1969-1 -0.9% -11.4%  
1973-1 -2.6% -17.4%  
1977-1 -4.6% -11.5%  
1981-1 -5.0% -9.7%  
1985-1 8.6% 26.3%  
 
Avg -0.89% -4.73%  
 
1989-1 8.0% 27.3%  
1993-1 0.8% 7.1%  
1997-1 6.7% 31.0%  
2001-1 6.4% -13.0%  
 
Avg 5.48% 13.10%  
 
Averages 1.7% 3.1% Whole database
Win% 60% 47%  

There has been some publicity about a decennial pattern in which years ending in 5 are strong and in fact have never been down. The table below shows the performance of Dow Jones Industrial average (DJIA) in January and for the year as a whole for every year ending in 5. Not only have years ending in 5 all been up, but the average return has been 31.1%.

DJIA Jan Year
1885-1 0.0% 25.4%
1895-3 0.0% 1.7%
1905-1 1.3% 38.2%
1915-3 4.6% 81.7%
1925-1 1.6% 30.0%
1935-3 -2.7% 38.5%
1945-1 0.7% 26.6%
1955-3 0.0% 20.8%
1965-1 3.8% 10.9%
1975-3 11.3% 38.3%
1985-1 7.3% 27.7%
1995-3 0.1% 33.5%

If we do not have a rally that brings January into the black, some record will be broken.

In 1998 we saw a textbook example of a top.

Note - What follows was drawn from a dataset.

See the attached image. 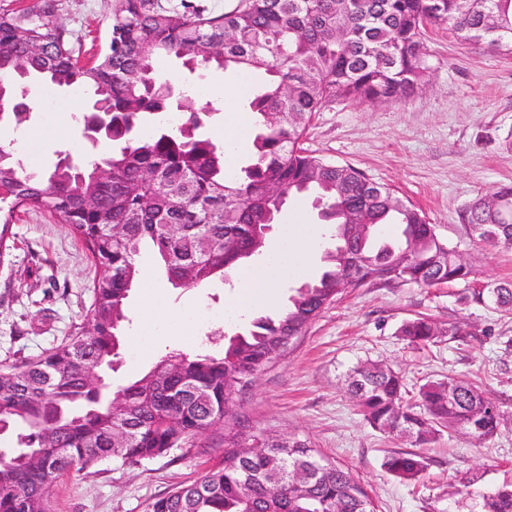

The R2k peaked in April and the SPX peaked in July then both indices collapsed into the October low.

The chart below shows that period with the R2K in red and the SPX in green.

The next chart shows the same two indices ending last Friday. So far there is no hint of a topping pattern similar to what we saw in 1998.

There is little evidence that the current decline is ending, but the market is oversold by nearly every measure. The end of January and first few days of February are seasonally strong so a rally is likely.

I expect the major indices to be higher on Friday January 28 than they were on Friday January 21.

My guess that the lows of January 13 would be the bottom was optimistic and my positive forecast for last week was a miss.